• Requirement:
Please render the lines below as a Markdown table with two columns, Row and Line, giving each line its own numbered row. Leave out any blank lines.
-- Start of Rows --
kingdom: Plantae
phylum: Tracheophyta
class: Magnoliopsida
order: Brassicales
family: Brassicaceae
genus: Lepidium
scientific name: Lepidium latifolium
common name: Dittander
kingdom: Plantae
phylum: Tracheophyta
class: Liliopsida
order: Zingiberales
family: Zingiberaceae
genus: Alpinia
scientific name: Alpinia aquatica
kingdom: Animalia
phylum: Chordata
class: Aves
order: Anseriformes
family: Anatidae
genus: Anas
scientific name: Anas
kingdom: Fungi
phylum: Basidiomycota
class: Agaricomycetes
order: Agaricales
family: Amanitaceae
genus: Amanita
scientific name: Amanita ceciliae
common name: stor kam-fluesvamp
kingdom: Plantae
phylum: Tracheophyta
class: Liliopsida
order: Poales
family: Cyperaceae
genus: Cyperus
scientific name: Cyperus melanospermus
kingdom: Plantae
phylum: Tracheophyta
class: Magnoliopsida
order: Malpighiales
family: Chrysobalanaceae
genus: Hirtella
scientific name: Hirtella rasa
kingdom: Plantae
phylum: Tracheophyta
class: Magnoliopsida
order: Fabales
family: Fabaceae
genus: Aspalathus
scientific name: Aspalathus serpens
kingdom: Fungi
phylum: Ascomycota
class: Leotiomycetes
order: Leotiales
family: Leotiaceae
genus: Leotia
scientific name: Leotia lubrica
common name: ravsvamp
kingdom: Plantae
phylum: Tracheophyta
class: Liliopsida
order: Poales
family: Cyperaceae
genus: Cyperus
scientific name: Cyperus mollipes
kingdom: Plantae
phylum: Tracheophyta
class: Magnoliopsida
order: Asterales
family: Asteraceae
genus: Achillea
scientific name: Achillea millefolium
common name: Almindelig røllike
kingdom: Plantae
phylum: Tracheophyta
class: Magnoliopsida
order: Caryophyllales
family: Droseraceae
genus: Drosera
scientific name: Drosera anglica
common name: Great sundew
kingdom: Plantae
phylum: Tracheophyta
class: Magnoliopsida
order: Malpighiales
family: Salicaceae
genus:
-- End of Rows --
• Full answer:
| Row | Line |
|---|---|
| 1 | kingdom: Plantae |
| 2 | phylum: Tracheophyta |
| 3 | class: Magnoliopsida |
| 4 | order: Brassicales |
| 5 | family: Brassicaceae |
| 6 | genus: Lepidium |
| 7 | scientific name: Lepidium latifolium |
| 8 | common name: Dittander |
| 9 | kingdom: Plantae |
| 10 | phylum: Tracheophyta |
| 11 | class: Liliopsida |
| 12 | order: Zingiberales |
| 13 | family: Zingiberaceae |
| 14 | genus: Alpinia |
| 15 | scientific name: Alpinia aquatica |
| 16 | kingdom: Animalia |
| 17 | phylum: Chordata |
| 18 | class: Aves |
| 19 | order: Anseriformes |
| 20 | family: Anatidae |
| 21 | genus: Anas |
| 22 | scientific name: Anas |
| 23 | kingdom: Fungi |
| 24 | phylum: Basidiomycota |
| 25 | class: Agaricomycetes |
| 26 | order: Agaricales |
| 27 | family: Amanitaceae |
| 28 | genus: Amanita |
| 29 | scientific name: Amanita ceciliae |
| 30 | common name: stor kam-fluesvamp |
| 31 | kingdom: Plantae |
| 32 | phylum: Tracheophyta |
| 33 | class: Liliopsida |
| 34 | order: Poales |
| 35 | family: Cyperaceae |
| 36 | genus: Cyperus |
| 37 | scientific name: Cyperus melanospermus |
| 38 | kingdom: Plantae |
| 39 | phylum: Tracheophyta |
| 40 | class: Magnoliopsida |
| 41 | order: Malpighiales |
| 42 | family: Chrysobalanaceae |
| 43 | genus: Hirtella |
| 44 | scientific name: Hirtella rasa |
| 45 | kingdom: Plantae |
| 46 | phylum: Tracheophyta |
| 47 | class: Magnoliopsida |
| 48 | order: Fabales |
| 49 | family: Fabaceae |
| 50 | genus: Aspalathus |
| 51 | scientific name: Aspalathus serpens |
| 52 | kingdom: Fungi |
| 53 | phylum: Ascomycota |
| 54 | class: Leotiomycetes |
| 55 | order: Leotiales |
| 56 | family: Leotiaceae |
| 57 | genus: Leotia |
| 58 | scientific name: Leotia lubrica |
| 59 | common name: ravsvamp |
| 60 | kingdom: Plantae |
| 61 | phylum: Tracheophyta |
| 62 | class: Liliopsida |
| 63 | order: Poales |
| 64 | family: Cyperaceae |
| 65 | genus: Cyperus |
| 66 | scientific name: Cyperus mollipes |
| 67 | kingdom: Plantae |
| 68 | phylum: Tracheophyta |
| 69 | class: Magnoliopsida |
| 70 | order: Asterales |
| 71 | family: Asteraceae |
| 72 | genus: Achillea |
| 73 | scientific name: Achillea millefolium |
| 74 | common name: Almindelig røllike |
| 75 | kingdom: Plantae |
| 76 | phylum: Tracheophyta |
| 77 | class: Magnoliopsida |
| 78 | order: Caryophyllales |
| 79 | family: Droseraceae |
| 80 | genus: Drosera |
| 81 | scientific name: Drosera anglica |
| 82 | common name: Great sundew |
| 83 | kingdom: Plantae |
| 84 | phylum: Tracheophyta |
| 85 | class: Magnoliopsida |
| 86 | order: Malpighiales |
| 87 | family: Salicaceae |
| 88 | genus: |